Reconciliation panel set to draft agreement

Reconciliation panel set to draft agreement

Testimony to the military committee took place at a huge table. (File photo)
Testimony to the military committee took place at a huge table. (File photo)

A military-led panel on national unity on Wednesday wrapped up two months of work gathering public opinion, paving the way for the drafting of a unity agreement which will be publicised in June.

A total of 124 people from various groups showed up for the wrap-up meeting. It was the first time participants of the unity building process had met face to face since the opinion gathering process started on Feb 14.

However, the now-defunct People's Democratic Reform Committee led by Suthep Thuagsuban did not attend the meeting.
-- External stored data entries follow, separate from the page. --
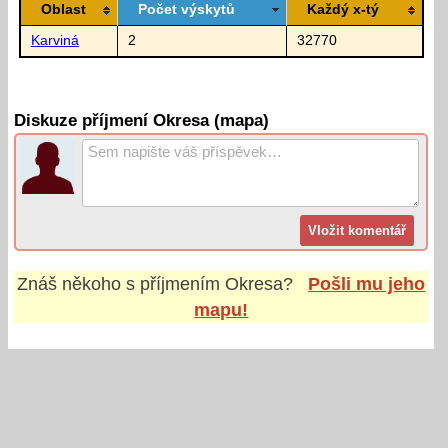
Oblast
Počet výskytů
Každý x-tý
Karviná
2
32770
Diskuze příjmení Okresa (mapa)
Znáš někoho s příjmením
Okresa
?
Pošli mu jeho
mapu!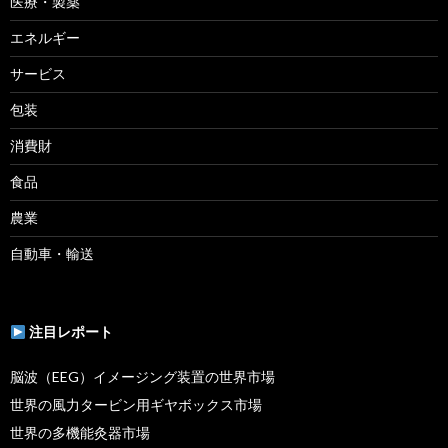
医療・製薬
エネルギー
サービス
包装
消費財
食品
農業
自動車・輸送
注目レポート
脳波（EEG）イメージング装置の世界市場
世界の風力タービン用ギヤボックス市場
世界の多機能灸器市場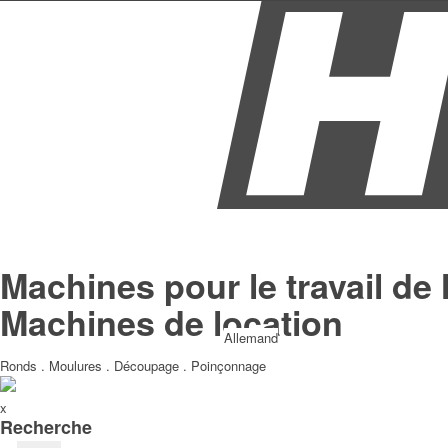
Machines pour le travail de l
Machines de location
Allemand
Ronds . Moulures . Découpage . Poinçonnage
x
Recherche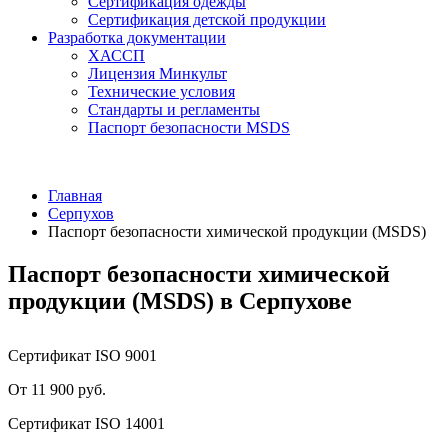
Сертификация одежды
Сертификация детской продукции
Разработка документации
ХАССП
Лицензия Минкульт
Технические условия
Стандарты и регламенты
Паспорт безопасности MSDS
Главная
Серпухов
Паспорт безопасности химической продукции (MSDS)
Паспорт безопасности химической
продукции (MSDS) в Серпухове
Сертификат ISO 9001
От 11 900 руб.
Сертификат ISO 14001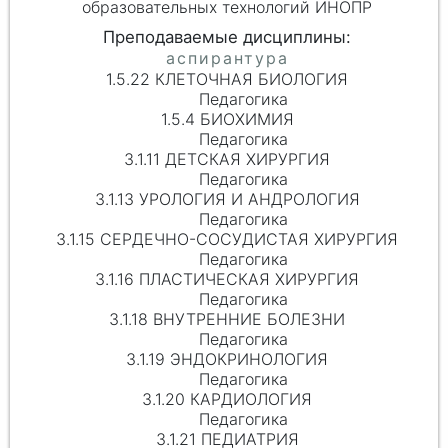
образовательных технологий ИНОПР
1.5.22 КЛЕТОЧНАЯ БИОЛОГИЯ
Педагогика
1.5.4 БИОХИМИЯ
Педагогика
3.1.11 ДЕТСКАЯ ХИРУРГИЯ
Педагогика
3.1.13 УРОЛОГИЯ И АНДРОЛОГИЯ
Педагогика
3.1.15 СЕРДЕЧНО-СОСУДИСТАЯ ХИРУРГИЯ
Педагогика
3.1.16 ПЛАСТИЧЕСКАЯ ХИРУРГИЯ
Педагогика
3.1.18 ВНУТРЕННИЕ БОЛЕЗНИ
Педагогика
3.1.19 ЭНДОКРИНОЛОГИЯ
Педагогика
3.1.20 КАРДИОЛОГИЯ
Педагогика
3.1.21 ПЕДИАТРИЯ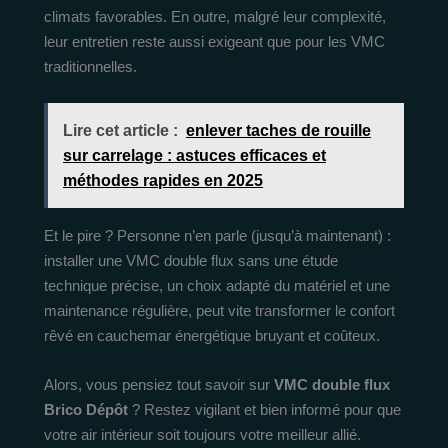
climats favorables. En outre, malgré leur complexité,
leur entretien reste aussi exigeant que pour les VMC
traditionnelles.
Lire cet article :
enlever taches de rouille
sur carrelage : astuces efficaces et
méthodes rapides en 2025
Et le pire ? Personne n’en parle (jusqu’à maintenant) :
installer une VMC double flux sans une étude
technique précise, un choix adapté du matériel et une
maintenance régulière, peut vite transformer le confort
rêvé en cauchemar énergétique bruyant et coûteux.
Alors, vous pensiez tout savoir sur
VMC double flux
Brico Dépôt
? Restez vigilant et bien informé pour que
votre air intérieur soit toujours votre meilleur allié.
Mr Suthep previously said his group will not sign any agreement proposed under the process.

From Feb 14 to April 5, politicians, business community and people's representatives including media organisations met the committee, headed by defence permanent secretary Gen Chaicharn Changmongkol, to air their views on national reconciliation.

The views gathered will be processed by another committee chaired by army head Chalermchai Sitthisat and turned into a draft unity agreement.

Defence spokesman Kongcheep Tantravanich said a draft framework on unity building is likely to be unveiled in June to solicit public comments.

Natthawut Saikuar, of the red-shirt United Front for Democracy against Dictatorship, proposed a new constitution be drafted following a general election and be put up for a national referendum.

He also proposed that a committee be set up to review and scrap the coup's orders and announcements, saying laws should be be passed by parliament if any of those orders are necessary.

Mongkol Bangprapa, secretary-general of the Thai Journalists Association, urged the committee not to use this wrap-up meeting as an excuse to avoid holding public hearings on unity-related draft laws.

He said one of the missing key proposals floated by media organisations was an assurance the state would not enact any law seeking to impose control or restrictions on press freedom.

Kosol Sonniab, secretary-general of the Thai Broadcast Journalists Association, also voiced concerns over any attempt to control the media.